WHAT THE EXERCISE ASKS: Retype, word for word, the lines from the first line of the entries through the line that holds "38: (166, 493, 1.49)"; leave out the pictures.

►

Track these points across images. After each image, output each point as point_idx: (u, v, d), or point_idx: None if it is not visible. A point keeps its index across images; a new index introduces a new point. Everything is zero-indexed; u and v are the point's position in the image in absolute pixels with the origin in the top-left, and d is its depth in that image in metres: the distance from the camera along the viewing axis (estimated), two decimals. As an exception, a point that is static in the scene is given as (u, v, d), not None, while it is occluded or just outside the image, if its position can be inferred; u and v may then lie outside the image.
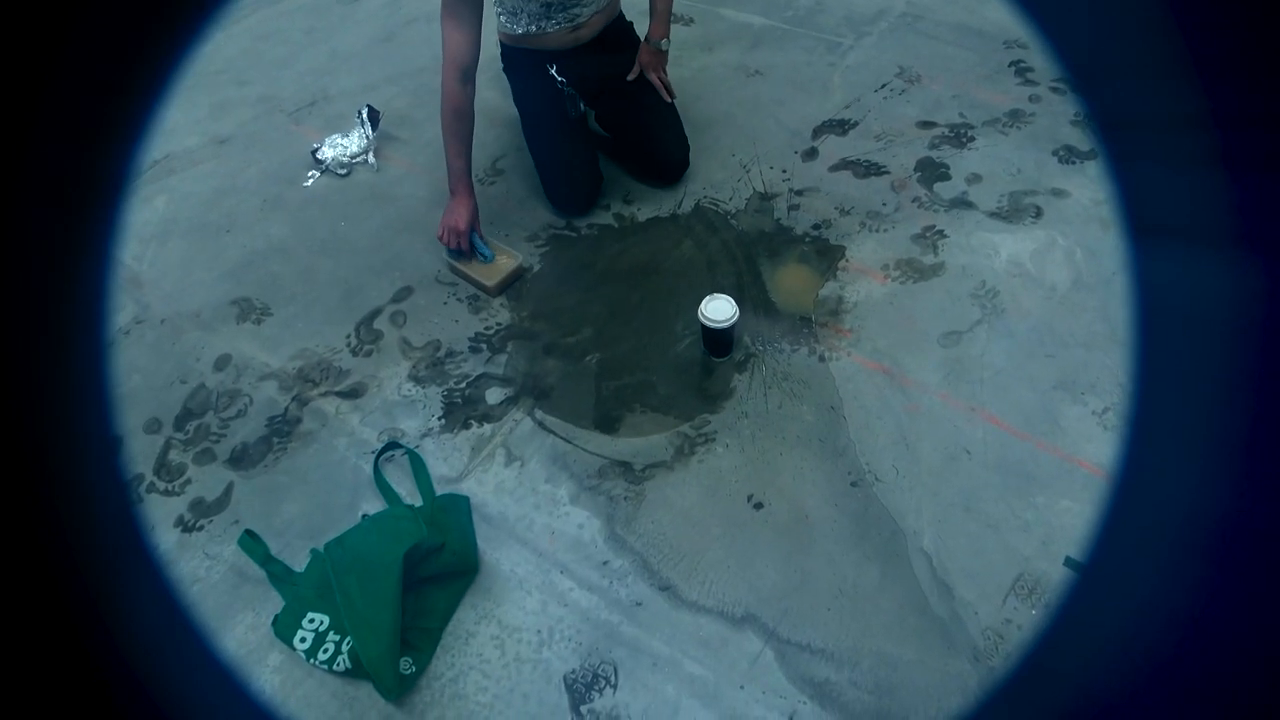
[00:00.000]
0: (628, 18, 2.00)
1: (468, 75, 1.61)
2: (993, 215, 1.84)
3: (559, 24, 1.82)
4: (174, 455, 1.55)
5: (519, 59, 1.93)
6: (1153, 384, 0.33)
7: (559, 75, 1.90)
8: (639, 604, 1.27)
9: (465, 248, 1.77)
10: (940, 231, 1.81)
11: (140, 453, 1.56)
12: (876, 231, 1.84)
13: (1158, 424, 0.33)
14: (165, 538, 1.43)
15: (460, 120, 1.65)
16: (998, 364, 1.54)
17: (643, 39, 1.94)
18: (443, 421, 1.55)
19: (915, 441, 1.43)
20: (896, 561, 1.28)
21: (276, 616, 1.28)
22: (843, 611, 1.23)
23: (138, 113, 0.28)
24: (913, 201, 1.90)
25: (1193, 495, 0.30)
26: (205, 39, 0.30)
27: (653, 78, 1.94)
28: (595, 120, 2.12)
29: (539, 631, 1.25)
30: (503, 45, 1.94)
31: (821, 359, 1.59)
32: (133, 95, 0.27)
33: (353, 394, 1.62)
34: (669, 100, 1.96)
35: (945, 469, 1.39)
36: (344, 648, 1.22)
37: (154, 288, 1.91)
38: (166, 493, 1.49)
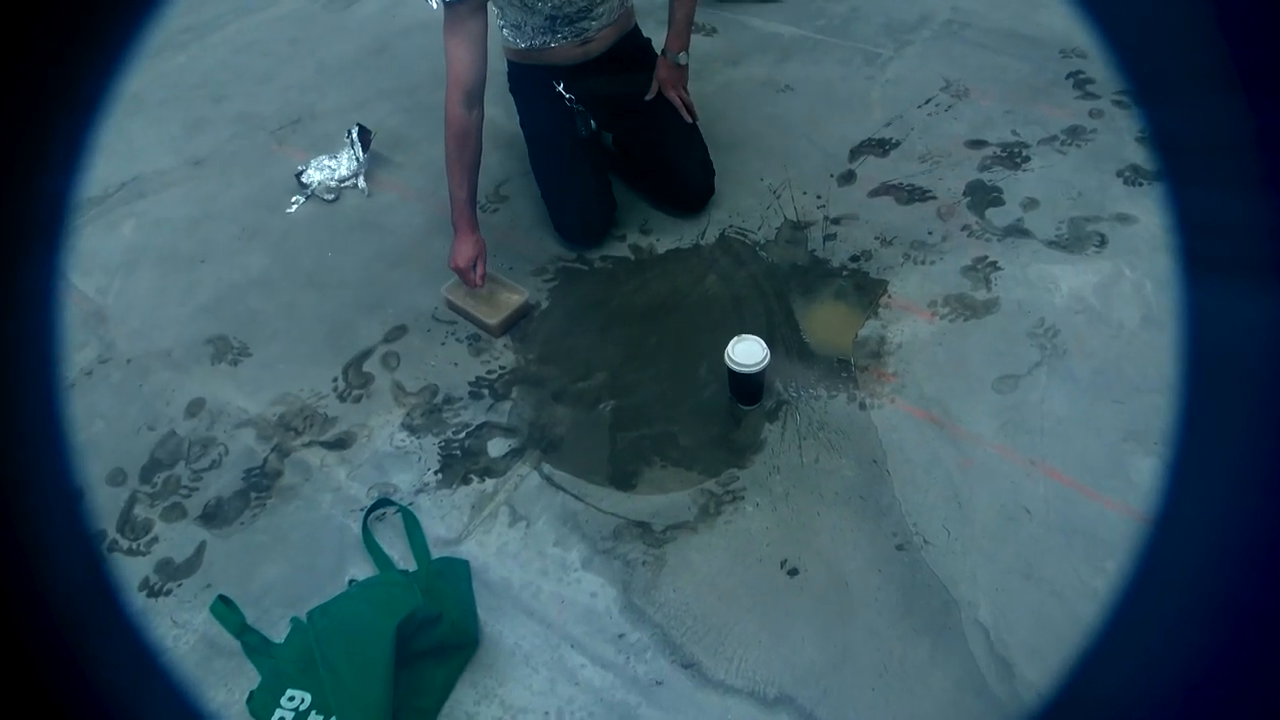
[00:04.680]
0: (645, 33, 2.10)
1: (473, 98, 1.69)
2: (1051, 244, 1.90)
3: (565, 38, 1.92)
4: (140, 510, 1.61)
5: (524, 75, 2.03)
6: (1201, 427, 0.36)
7: (566, 92, 2.00)
8: (659, 683, 1.30)
9: (472, 284, 1.82)
10: (993, 263, 1.87)
11: (102, 507, 1.62)
12: (922, 264, 1.90)
13: (1204, 468, 0.36)
14: (128, 603, 1.47)
15: (464, 147, 1.72)
16: (1060, 412, 1.58)
17: (660, 52, 2.03)
18: (440, 476, 1.60)
19: (968, 499, 1.47)
20: (949, 635, 1.31)
21: (252, 693, 1.31)
22: (889, 692, 1.26)
23: (73, 127, 0.29)
24: (962, 230, 1.96)
25: (1238, 541, 0.33)
26: (143, 39, 0.30)
27: (672, 96, 2.03)
28: (612, 142, 2.20)
29: (547, 713, 1.28)
30: (509, 62, 2.04)
31: (862, 407, 1.64)
32: (65, 108, 0.28)
33: (340, 444, 1.68)
34: (690, 121, 2.05)
35: (1003, 530, 1.42)
36: (328, 730, 1.26)
37: (120, 323, 1.99)
38: (130, 552, 1.54)
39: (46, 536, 0.31)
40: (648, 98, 2.04)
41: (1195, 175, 0.32)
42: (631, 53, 2.05)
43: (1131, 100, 2.18)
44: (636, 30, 2.07)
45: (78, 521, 0.36)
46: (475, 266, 1.80)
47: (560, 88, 2.01)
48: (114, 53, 0.30)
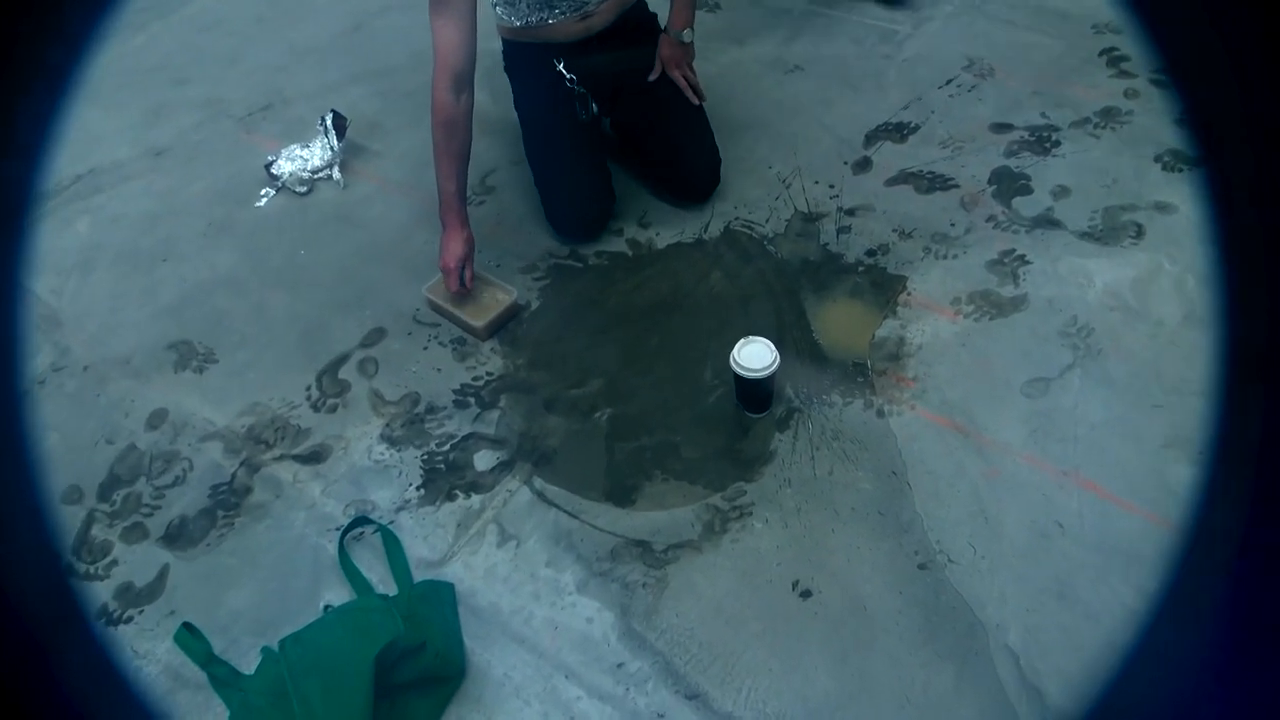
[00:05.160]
0: (651, 8, 2.09)
1: (462, 82, 1.69)
2: (1084, 236, 1.90)
3: (563, 13, 1.91)
4: (97, 531, 1.60)
5: (520, 55, 2.02)
6: (1241, 431, 0.36)
7: (567, 72, 1.99)
8: (661, 716, 1.29)
9: (455, 288, 1.82)
10: (1021, 257, 1.87)
11: (57, 528, 1.61)
12: (944, 258, 1.90)
13: (1244, 476, 0.36)
14: (94, 627, 1.47)
15: (453, 136, 1.72)
16: (1095, 418, 1.58)
17: (662, 29, 2.03)
18: (422, 492, 1.60)
19: (996, 514, 1.47)
20: (975, 661, 1.31)
21: (220, 730, 1.31)
22: (911, 725, 1.25)
23: (37, 114, 0.29)
24: (987, 221, 1.96)
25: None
26: (104, 31, 0.30)
27: (676, 76, 2.03)
28: (609, 126, 2.20)
29: (540, 750, 1.28)
30: (503, 41, 2.04)
31: (880, 414, 1.63)
32: (27, 94, 0.28)
33: (314, 458, 1.67)
34: (696, 103, 2.05)
35: (1033, 547, 1.42)
36: (303, 769, 1.25)
37: (75, 328, 1.98)
38: (88, 576, 1.54)
39: (7, 556, 0.31)
40: (651, 78, 2.04)
41: (1235, 158, 0.31)
42: (637, 26, 2.05)
43: (1167, 78, 2.18)
44: (642, 3, 2.07)
45: (44, 539, 0.36)
46: (463, 268, 1.80)
47: (560, 67, 1.99)
48: (80, 34, 0.29)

◄

COMPLETED TASK:
Track these points across images. After each image, output each point as point_idx: (u, v, d), or point_idx: None if it is not visible. A point keeps its index across images; a new index introduces a new point. Everything is zero-indexed; u and v are the point's position in the image in absolute pixels with the origin in the top-left, and d is its depth in that image in metres: the distance from the camera along the viewing axis (estimated), two decimals. As an exception, a point that is static in the scene is given as (u, v, d), not None, while it is occluded or just outside the image, if its position can be inferred; u and v may then lie outside the image.
[00:00.000]
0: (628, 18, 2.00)
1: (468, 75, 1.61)
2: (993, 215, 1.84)
3: (559, 24, 1.82)
4: (174, 455, 1.55)
5: (519, 59, 1.93)
6: (1153, 384, 0.33)
7: (559, 75, 1.90)
8: (639, 604, 1.27)
9: (465, 248, 1.77)
10: (940, 231, 1.81)
11: (140, 453, 1.56)
12: (876, 231, 1.84)
13: (1158, 424, 0.33)
14: (165, 538, 1.43)
15: (460, 120, 1.65)
16: (998, 364, 1.54)
17: (643, 39, 1.94)
18: (443, 421, 1.55)
19: (915, 441, 1.43)
20: (896, 561, 1.28)
21: (276, 616, 1.28)
22: (843, 611, 1.23)
23: (138, 113, 0.28)
24: (913, 201, 1.90)
25: (1193, 495, 0.30)
26: (205, 39, 0.30)
27: (653, 78, 1.94)
28: (595, 120, 2.12)
29: (539, 631, 1.25)
30: (503, 45, 1.94)
31: (821, 359, 1.59)
32: (133, 95, 0.27)
33: (353, 394, 1.62)
34: (669, 100, 1.96)
35: (945, 469, 1.39)
36: (344, 648, 1.22)
37: (154, 288, 1.91)
38: (166, 493, 1.49)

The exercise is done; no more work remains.